» **EXERCISE MATERIALS**

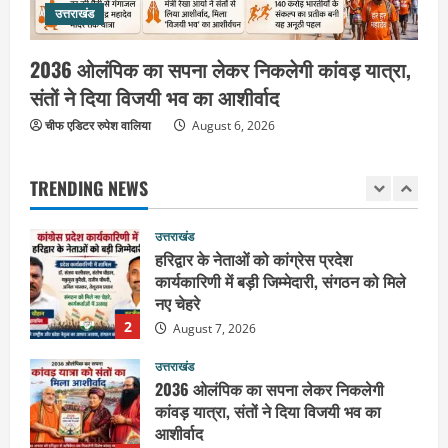
उत्तराखंड
शिवभक्त कांवड़ियों को भोजन प्रसाद वितरित
कर की सेवा, कांवड़ियों की सेवा के लिए सभी
सामर्थ्यवान आमजन आएं आगे : स्वामी
2036 ओलंपिक का सपना लेकर निकलेगी कांवड़ यात्रा,
1
यतिश्वरानन्द
संतों ने दिया विजयी भव का आशीर्वाद
उत्तराखंड
August 8, 2026
चीफ एडिटर रुपेश वालिया
हरिद्वार के नेताओं को कांग्रेस प्रदेश
August 6, 2026
कार्यकारिणी में बड़ी जिम्मेदारी, संगठन को मिले
नए चेहरे
TRENDING NEWS
2
August 7, 2026
उत्तराखंड
2036 ओलंपिक का सपना लेकर निकलेगी
कांवड़ यात्रा, संतों ने दिया विजयी भव का
आशीर्वाद
3
August 6, 2026
उत्तराखंड
एसआईआर के तहत जारी किए जा रहे नोटिसों
पर कांग्रेस ने जतायी आपत्ति, मतदाताओं को
परेशान करने का लगाया आरोप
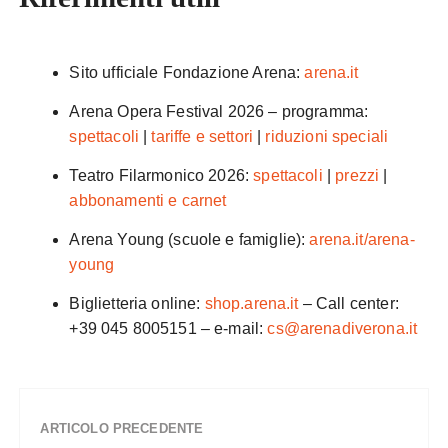
Sito ufficiale Fondazione Arena:
arena.it
Arena Opera Festival 2026 – programma:
spettacoli
|
tariffe e settori
|
riduzioni speciali
Teatro Filarmonico 2026:
spettacoli
|
prezzi
|
abbonamenti e carnet
Arena Young (scuole e famiglie):
arena.it/arena-
young
Biglietteria online:
shop.arena.it
– Call center:
+39 045 8005151 – e-mail:
cs@arenadiverona.it
ARTICOLO PRECEDENTE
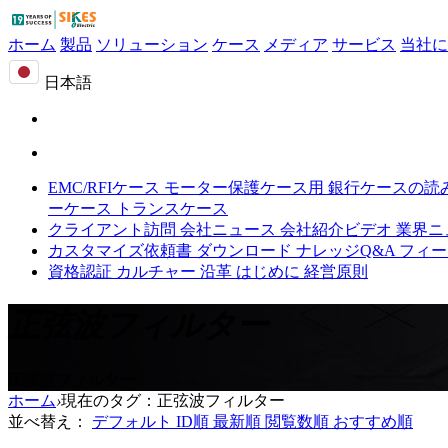
ホーム
製品
ソリューション
ケース
メディア
サービス
当社に
日本語
EMC/RFIケース
モーター保護ケース用
銀行ケースの読
ーケース
トランスケース
クライアント訪問
会社ニュース
会社紹介ビデオ
業界ニ
カスタマイズ依頼書
ダウンロード
ナレッジQ&A
フィー
資格認証
カルチャー
沿革
はじめに
経営原則
正弦波フィルター
正弦波フィルター
ホーム
›
現在のタグ：正弦波フィルター
並べ替え：
デフォルト
ID順
最新順
閲覧数順
おすすめ順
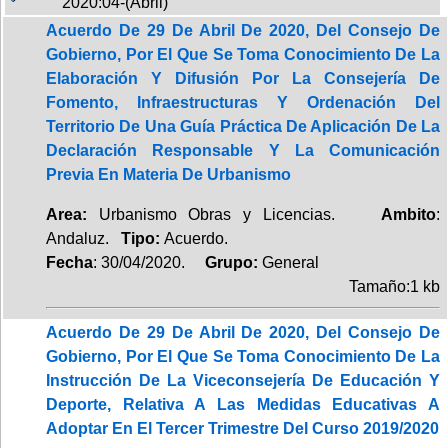
2020:04-(Abril)
Acuerdo De 29 De Abril De 2020, Del Consejo De
Gobierno, Por El Que Se Toma Conocimiento De La
Elaboración Y Difusión Por La Consejería De
Fomento, Infraestructuras Y Ordenación Del
Territorio De Una Guía Práctica De Aplicación De La
Declaración Responsable Y La Comunicación
Previa En Materia De Urbanismo
Area:
Urbanismo Obras y Licencias.
Ambito
:
Andaluz.
Tipo:
Acuerdo.
Fecha
: 30/04/2020.
Grupo:
General
Tamaño:1 kb
Acuerdo De 29 De Abril De 2020, Del Consejo De
Gobierno, Por El Que Se Toma Conocimiento De La
Instrucción De La Viceconsejería De Educación Y
Deporte, Relativa A Las Medidas Educativas A
Adoptar En El Tercer Trimestre Del Curso 2019/2020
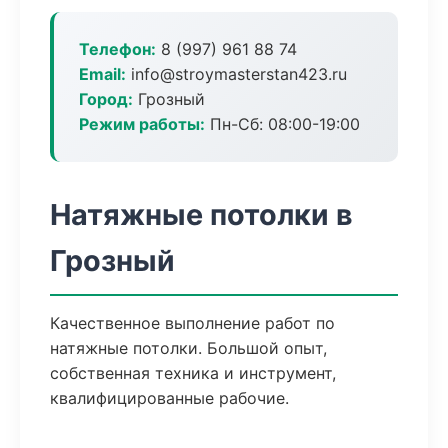
Телефон:
8 (997) 961 88 74
Email:
info@stroymasterstan423.ru
Город:
Грозный
Режим работы:
Пн-Сб: 08:00-19:00
Натяжные потолки в
Грозный
Качественное выполнение работ по
натяжные потолки. Большой опыт,
собственная техника и инструмент,
квалифицированные рабочие.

» **AIM OF THE TASK**
Find every line in the records that contains the word "August"; copy those lines.

» **YOUR SOLUTION**
August 8, 2026
August 6, 2026
August 7, 2026
August 6, 2026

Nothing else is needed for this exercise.